The Jack Mason Museum of West Marin History in Inverness on Sunday held a grand opening for a new exhibition, “Hometown: Growing Up in Point Reyes Station.” The exhibition consists of fascinating photographs from the Codoni family, whose patriarch Quinto Codoni immigrated to West Marin from Switzerland’s Italian-speaking Canton of Ticino 140 years ago.
Clara and Quinto Codoni on D Ranch. The driftwood porpoise (in background at left) had Coca Cola caps for eyes and bailing rope for whiskers.
Quinto Codoni (1855-1940), part of a wave of immigration to West Marin from Ticino, was 18 years old when he joined his brother Joe in Tocaloma.
“This was 1873,” the late Jack Mason wrote in the Winter, 1980, issue of The Point Reyes Historian. “There was no train. The little schooners then in use were equipped to carry butter, not hogs.

= Material provided =

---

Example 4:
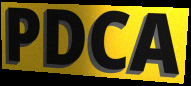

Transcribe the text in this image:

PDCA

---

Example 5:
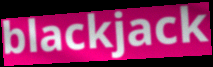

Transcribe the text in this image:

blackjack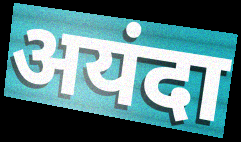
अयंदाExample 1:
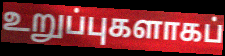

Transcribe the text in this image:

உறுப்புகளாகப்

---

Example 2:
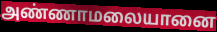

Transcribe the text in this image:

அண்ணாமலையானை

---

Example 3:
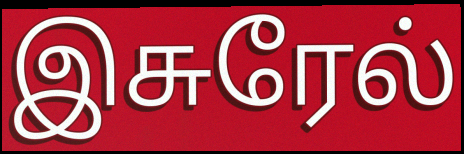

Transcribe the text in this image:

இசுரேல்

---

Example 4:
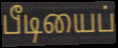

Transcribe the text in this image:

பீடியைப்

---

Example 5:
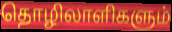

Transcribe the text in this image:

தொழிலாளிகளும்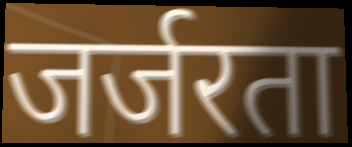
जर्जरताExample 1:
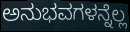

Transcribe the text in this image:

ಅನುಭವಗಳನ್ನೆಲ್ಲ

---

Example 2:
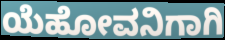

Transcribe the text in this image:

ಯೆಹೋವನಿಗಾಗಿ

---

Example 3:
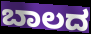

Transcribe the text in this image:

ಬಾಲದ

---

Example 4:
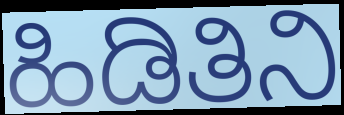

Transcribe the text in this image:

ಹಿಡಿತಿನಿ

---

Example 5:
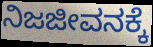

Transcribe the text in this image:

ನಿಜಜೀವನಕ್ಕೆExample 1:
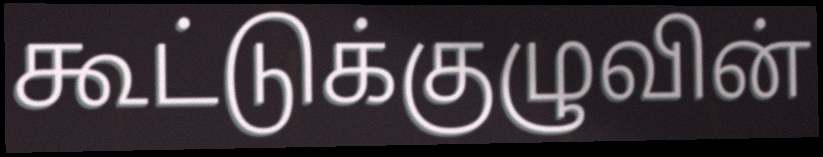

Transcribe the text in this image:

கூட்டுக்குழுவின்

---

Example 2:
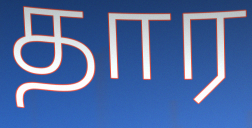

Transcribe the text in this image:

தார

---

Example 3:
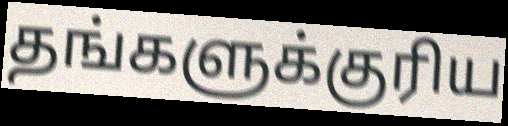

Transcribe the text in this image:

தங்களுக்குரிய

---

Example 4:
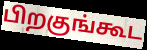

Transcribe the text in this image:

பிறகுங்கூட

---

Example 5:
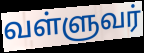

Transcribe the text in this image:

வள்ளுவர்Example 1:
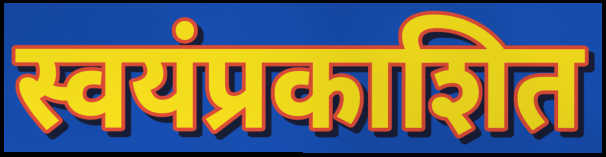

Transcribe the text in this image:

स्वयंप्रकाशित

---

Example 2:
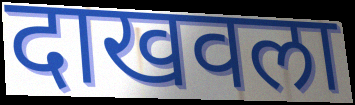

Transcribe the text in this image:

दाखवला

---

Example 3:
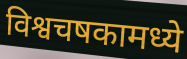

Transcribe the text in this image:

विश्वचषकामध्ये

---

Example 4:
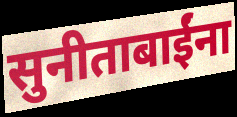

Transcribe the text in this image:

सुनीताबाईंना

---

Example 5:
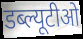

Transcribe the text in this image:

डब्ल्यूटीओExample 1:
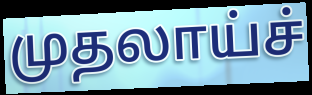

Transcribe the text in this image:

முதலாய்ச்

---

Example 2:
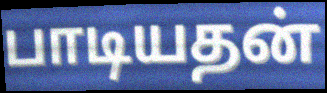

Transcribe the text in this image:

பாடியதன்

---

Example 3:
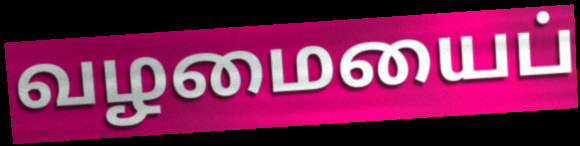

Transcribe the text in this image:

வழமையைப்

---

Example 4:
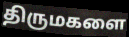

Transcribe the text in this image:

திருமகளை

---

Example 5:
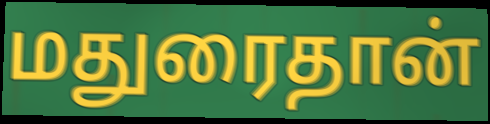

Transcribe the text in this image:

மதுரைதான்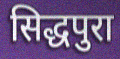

= Given task A =
Answer these questions from the passage on the Codoni exhibition:
(i) From which region did Quinto Codoni immigrate to West Marin?
(ii) What were the driftwood porpoise's eyes made of?
(iii) How old was Quinto Codoni when he joined his brother Joe in Tocaloma?
= Given task B =
From the passage on the Codoni exhibition, copy word for word the part that opens with the words containing "The Jack Mason" and closes with "Joe in Tocaloma.".

= Worked answer A =
(i) Switzerland's Italian-speaking Canton of Ticino
(ii) Coca Cola caps
(iii) 18 years old

= Worked answer B =
The Jack Mason Museum of West Marin History in Inverness on Sunday held a grand opening for a new exhibition, “Hometown: Growing Up in Point Reyes Station.” The exhibition consists of fascinating photographs from the Codoni family, whose patriarch Quinto Codoni immigrated to West Marin from Switzerland’s Italian-speaking Canton of Ticino 140 years ago.
Clara and Quinto Codoni on D Ranch. The driftwood porpoise (in background at left) had Coca Cola caps for eyes and bailing rope for whiskers.
Quinto Codoni (1855-1940), part of a wave of immigration to West Marin from Ticino, was 18 years old when he joined his brother Joe in Tocaloma.